▶ _Exercise_: What appears from the first line of the data below through the line containing "Relay Socket Weight", both included, should be copied exactly, and nothing else.

(Stored records)
Content starts
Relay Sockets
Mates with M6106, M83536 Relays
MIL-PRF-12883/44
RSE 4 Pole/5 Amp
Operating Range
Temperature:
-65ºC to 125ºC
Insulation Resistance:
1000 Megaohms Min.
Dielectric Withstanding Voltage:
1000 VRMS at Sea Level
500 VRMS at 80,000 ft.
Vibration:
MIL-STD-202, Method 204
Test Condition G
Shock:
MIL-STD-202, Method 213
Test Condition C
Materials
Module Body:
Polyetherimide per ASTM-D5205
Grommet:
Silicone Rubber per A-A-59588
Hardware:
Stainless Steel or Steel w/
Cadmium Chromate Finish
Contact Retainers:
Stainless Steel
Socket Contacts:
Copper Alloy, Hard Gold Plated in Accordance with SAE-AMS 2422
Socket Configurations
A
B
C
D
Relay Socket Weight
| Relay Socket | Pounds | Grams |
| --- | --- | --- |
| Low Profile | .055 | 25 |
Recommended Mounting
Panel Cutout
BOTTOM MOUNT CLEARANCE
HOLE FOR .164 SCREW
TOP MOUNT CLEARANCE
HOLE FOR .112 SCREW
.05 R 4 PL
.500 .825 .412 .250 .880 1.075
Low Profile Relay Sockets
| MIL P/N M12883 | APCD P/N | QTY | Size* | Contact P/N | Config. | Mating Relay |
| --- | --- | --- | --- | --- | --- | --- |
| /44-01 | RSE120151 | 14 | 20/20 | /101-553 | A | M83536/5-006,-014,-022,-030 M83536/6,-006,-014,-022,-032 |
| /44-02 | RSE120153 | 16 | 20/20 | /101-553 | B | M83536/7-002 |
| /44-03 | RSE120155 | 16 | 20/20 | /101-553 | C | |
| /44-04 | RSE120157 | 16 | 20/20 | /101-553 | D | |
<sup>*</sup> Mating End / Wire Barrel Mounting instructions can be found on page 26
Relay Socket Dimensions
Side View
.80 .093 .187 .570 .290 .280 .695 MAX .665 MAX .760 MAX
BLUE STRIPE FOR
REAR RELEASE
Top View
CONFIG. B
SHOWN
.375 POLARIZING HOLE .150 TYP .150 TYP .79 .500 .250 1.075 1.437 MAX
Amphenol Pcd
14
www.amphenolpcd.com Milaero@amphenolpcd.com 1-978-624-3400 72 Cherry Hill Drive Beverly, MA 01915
Content ends
▶ _Expected output_:
Relay Sockets
Mates with M6106, M83536 Relays
MIL-PRF-12883/44
RSE 4 Pole/5 Amp
Operating Range
Temperature:
-65ºC to 125ºC
Insulation Resistance:
1000 Megaohms Min.
Dielectric Withstanding Voltage:
1000 VRMS at Sea Level
500 VRMS at 80,000 ft.
Vibration:
MIL-STD-202, Method 204
Test Condition G
Shock:
MIL-STD-202, Method 213
Test Condition C
Materials
Module Body:
Polyetherimide per ASTM-D5205
Grommet:
Silicone Rubber per A-A-59588
Hardware:
Stainless Steel or Steel w/
Cadmium Chromate Finish
Contact Retainers:
Stainless Steel
Socket Contacts:
Copper Alloy, Hard Gold Plated in Accordance with SAE-AMS 2422
Socket Configurations
A
B
C
D
Relay Socket Weight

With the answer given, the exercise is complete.